Department of Sports Medicine and Nutrition, University of Pittsburgh, Pittsburgh, Pennsylvania, United States of America.
PLoS One. 2011 May 10;6(5):e19424. doi: 10.1371/journal.pone.0019424.
Complex biological processes such as acute inflammation induced by trauma/hemorrhagic shock/ (T/HS) are dynamic and multi-dimensional. We utilized multiplexing cytokine analysis coupled with data-driven modeling to gain a systems perspective into T/HS.
METHODOLOGY/PRINCIPAL FINDINGS: Mice were subjected to surgical cannulation trauma (ST) ± hemorrhagic shock (HS; 25 mmHg), and followed for 1, 2, 3, or 4 h in each case. Serum was assayed for 20 cytokines and NO(2) (-)/NO(3) (-). These data were analyzed using four data-driven methods (Hierarchical Clustering Analysis [HCA], multivariate analysis [MA], Principal Component Analysis [PCA], and Dynamic Network Analysis [DyNA]). Using HCA, animals subjected to ST vs. ST + HS could be partially segregated based on inflammatory mediator profiles, despite a large overlap. Based on MA, interleukin [IL]-12p40/p70 (IL-12.total), monokine induced by interferon-γ (CXCL-9) [MIG], and IP-10 were the best discriminators between ST and ST/HS. PCA suggested that the inflammatory mediators found in the three main principal components in animals subjected to ST were IL-6, IL-10, and IL-13, while the three principal components in ST + HS included a large number of cytokines including IL-6, IL-10, keratinocyte-derived cytokine (CXCL-1) [KC], and tumor necrosis factor-α [TNF-α]. DyNA suggested that the circulating mediators produced in response to ST were characterized by a high degree of interconnection/complexity at all time points; the response to ST + HS consisted of different central nodes, and exhibited zero network density over the first 2 h with lesser connectivity vs. ST at all time points. DyNA also helped link the conclusions from MA and PCA, in that central nodes consisting of IP-10 and IL-12 were seen in ST, while MIG and IL-6 were central nodes in ST + HS.

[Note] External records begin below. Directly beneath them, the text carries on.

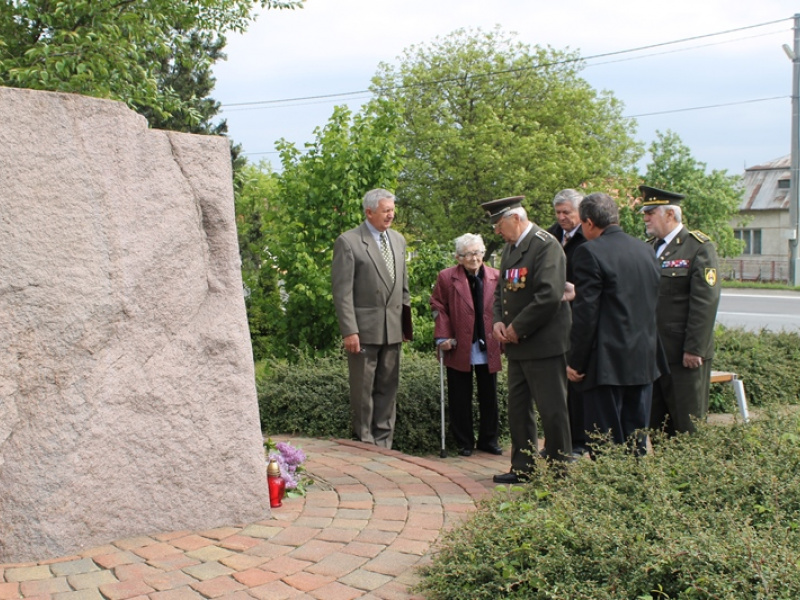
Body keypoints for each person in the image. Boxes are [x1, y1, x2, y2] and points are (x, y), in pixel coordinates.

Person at [482, 196, 573, 484]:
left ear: (516, 218)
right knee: (519, 408)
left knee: (552, 409)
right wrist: (498, 320)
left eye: (499, 224)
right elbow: (501, 292)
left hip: (544, 343)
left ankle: (560, 470)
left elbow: (548, 296)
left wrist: (516, 328)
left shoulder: (546, 245)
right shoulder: (512, 248)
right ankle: (523, 467)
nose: (497, 230)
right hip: (517, 345)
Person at [567, 192, 662, 457]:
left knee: (605, 441)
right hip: (643, 358)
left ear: (587, 222)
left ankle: (610, 490)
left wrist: (576, 362)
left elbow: (586, 314)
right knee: (636, 441)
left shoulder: (589, 251)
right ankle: (634, 492)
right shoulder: (646, 249)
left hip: (606, 362)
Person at [639, 185, 721, 436]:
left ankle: (689, 474)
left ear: (670, 215)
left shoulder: (697, 247)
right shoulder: (649, 247)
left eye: (651, 212)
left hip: (683, 353)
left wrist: (694, 347)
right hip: (653, 352)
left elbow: (705, 302)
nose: (645, 218)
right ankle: (666, 473)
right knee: (657, 424)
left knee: (688, 424)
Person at [331, 188, 410, 449]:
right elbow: (342, 292)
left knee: (389, 388)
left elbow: (403, 286)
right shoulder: (349, 241)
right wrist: (349, 331)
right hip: (363, 331)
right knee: (363, 391)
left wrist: (406, 326)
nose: (391, 215)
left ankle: (384, 441)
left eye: (392, 209)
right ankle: (365, 441)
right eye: (386, 210)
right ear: (369, 212)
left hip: (393, 329)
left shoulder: (398, 240)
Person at [430, 234, 503, 457]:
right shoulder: (446, 277)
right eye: (468, 254)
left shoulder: (495, 276)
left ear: (483, 253)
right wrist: (442, 336)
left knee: (489, 394)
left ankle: (488, 439)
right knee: (459, 395)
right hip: (459, 343)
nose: (474, 258)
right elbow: (437, 306)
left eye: (477, 253)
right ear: (458, 257)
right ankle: (464, 441)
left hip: (487, 342)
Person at [547, 188, 588, 456]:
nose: (562, 218)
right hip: (553, 321)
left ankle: (579, 441)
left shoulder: (589, 238)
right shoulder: (550, 236)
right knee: (556, 385)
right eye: (558, 212)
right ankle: (558, 441)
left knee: (577, 382)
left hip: (579, 319)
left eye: (567, 213)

CONCLUSIONS/SIGNIFICANCE: These studies help elucidate the dynamics of T/HS-induced inflammation, complementing other forms of dynamic mechanistic modeling. These methods should be applicable to the analysis of other complex biological processes.
创伤/出血性休克(T/HS)引起的急性炎症等复杂的生物学过程是动态的和多维的。我们利用多重细胞因子分析结合数据驱动的建模方法,从系统的角度研究 T/HS。
方法/主要发现:对小鼠进行手术插管创伤(ST)±出血性休克(HS;25mmHg),每种情况分别在 1、2、3 或 4 小时后进行后续检测。检测血清中的 20 种细胞因子和 NO2(-)/NO3(-)。使用四种数据驱动方法(层次聚类分析[HCA]、多元分析[MA]、主成分分析[PCA]和动态网络分析[DyNA])分析这些数据。使用 HCA,尽管存在很大的重叠,但根据炎症介质谱,ST 与 ST+HS 处理的动物可以部分分离。基于 MA,白细胞介素[IL]-12p40/p70(IL-12.total)、干扰素-γ诱导的单核细胞趋化蛋白[CXCL-9](MIG)和 IP-10 是 ST 与 ST/HS 之间最好的区分物。PCA 表明,ST 动物三个主要主成分中的炎症介质为 IL-6、IL-10 和 IL-13,而 ST+HS 中的三个主成分包括大量细胞因子,包括 IL-6、IL-10、角质形成细胞衍生的细胞因子[CXCL-1](KC)和肿瘤坏死因子-α[TNF-α]。DyNA 表明,对 ST 的反应所产生的循环介质在所有时间点都具有高度的互联/复杂性;ST+HS 的反应由不同的中心节点组成,在最初的 2 小时内网络密度为零,与所有时间点的 ST 相比连接性较低。DyNA 还帮助将 MA 和 PCA 的结论联系起来,即 IP-10 和 IL-12 组成的中心节点出现在 ST 中,而 MIG 和 IL-6 是 ST+HS 的中心节点。
结论/意义:这些研究有助于阐明 T/HS 诱导的炎症的动态变化,补充了其他形式的动态机制建模。这些方法应该适用于其他复杂生物学过程的分析。